Features

The best Android games this week - TriBlaster, Lost Yeti, and God of Light

Vectors, Yetis, and mirrors

The best Android games this week - TriBlaster, Lost Yeti, and God of Light

Every Friday, Pocket Gamer offers hands-on impressions of the week's three best new Android games.

TriBlaster
By Bulkypix - buy on Android (74p / 99c)

TriBlaster

TriBlaster is a decidedly retro shooter, with hints of Atari's trippy shmup Tempest and that wave of wireframe arcade games whose designers appeared to forget to add any graphics.

You're a triangle, and you tumble from lane to lane to shoot incoming bad guys. Dead enemies drop gems, which can power your deadly laser beam of concentrated death.

There are 100 levels to complete, high scores to chase, and achievements to find. If you reckon games aren't like what they were and remember a time when graphics were optional, check TriBlaster out.

God of Light
By Playmous - download on Android (Free)

God of Light

Every level of God of Light starts in complete darkness.

This means that getting your beam of light to the goal isn't your only challenge: first, you need to find exactly where the goal is hiding.

When you've done that, you can start bouncing the light off mirrors, split your beam into two, activate portals, bend your beam around tiny planetoids, and toy with coloured light.

We gave the iOS edition a Bronze Award. We called it "a fun casual puzzler with some novel concepts, let down by an uneven difficulty curve and unnecessary IAPs."

Lost Yeti
By Nuetronized - download on Android (Free)

Lost Yeti

Lost Yeti has you manipulating an icy landscape to help a tubby Abominable Snowman walk home.

You need to shift ice cubes to make paths, match star blocks to make them disappear, avoid traps, re-route enemies away from your Yeti pal, and melt nuisance glaciers.

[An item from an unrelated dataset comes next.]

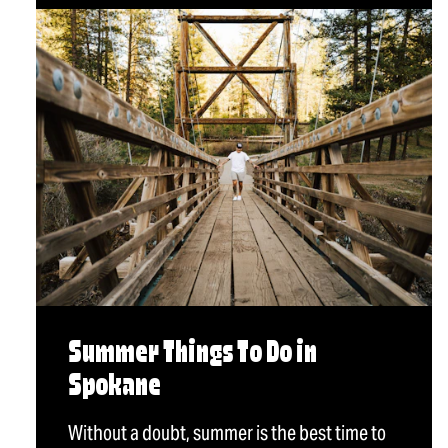
Summer Things To Do in
Spokane
Without a doubt, summer is the best time to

It's all wrapped up in a cute chunky pixel-art style and boasts a fun bleepy bloody chiptune soundtrack. Here's what Harry had to say when the game debuted on iOS earlier in the year:

"Lost Yeti is a well-put-together, occasionally challenging puzzler with a neat art style and a clever central hook. It's unlikely you'll lose much sleep over it, but it'll definitely keep you entertained, and smiling, while you're in its company."